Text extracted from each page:
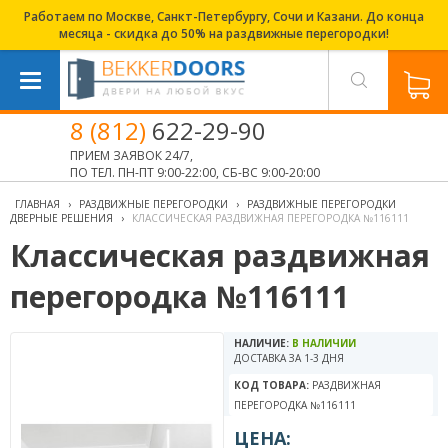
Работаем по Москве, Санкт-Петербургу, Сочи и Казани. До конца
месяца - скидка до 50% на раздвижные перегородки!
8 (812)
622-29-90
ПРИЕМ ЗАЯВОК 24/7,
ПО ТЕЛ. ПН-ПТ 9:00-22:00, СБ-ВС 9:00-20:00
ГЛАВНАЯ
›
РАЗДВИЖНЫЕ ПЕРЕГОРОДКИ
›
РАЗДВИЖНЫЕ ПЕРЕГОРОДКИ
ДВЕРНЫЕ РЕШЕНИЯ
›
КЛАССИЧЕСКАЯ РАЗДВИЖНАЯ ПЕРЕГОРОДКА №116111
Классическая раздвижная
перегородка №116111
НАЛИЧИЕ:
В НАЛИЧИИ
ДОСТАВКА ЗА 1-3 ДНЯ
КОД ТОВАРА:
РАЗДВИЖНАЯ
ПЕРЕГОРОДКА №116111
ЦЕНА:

## What the exercise asks
Write out every line of text in the records word for word, leaving out the pictures.

## Reply
Работаем по Москве, Санкт-Петербургу, Сочи и Казани. До конца
месяца - скидка до 50% на раздвижные перегородки!
8 (812)
622-29-90
ПРИЕМ ЗАЯВОК 24/7,
ПО ТЕЛ. ПН-ПТ 9:00-22:00, СБ-ВС 9:00-20:00
ГЛАВНАЯ
›
РАЗДВИЖНЫЕ ПЕРЕГОРОДКИ
›
РАЗДВИЖНЫЕ ПЕРЕГОРОДКИ
ДВЕРНЫЕ РЕШЕНИЯ
›
КЛАССИЧЕСКАЯ РАЗДВИЖНАЯ ПЕРЕГОРОДКА №116111
Классическая раздвижная
перегородка №116111
НАЛИЧИЕ:
В НАЛИЧИИ
ДОСТАВКА ЗА 1-3 ДНЯ
КОД ТОВАРА:
РАЗДВИЖНАЯ
ПЕРЕГОРОДКА №116111
ЦЕНА:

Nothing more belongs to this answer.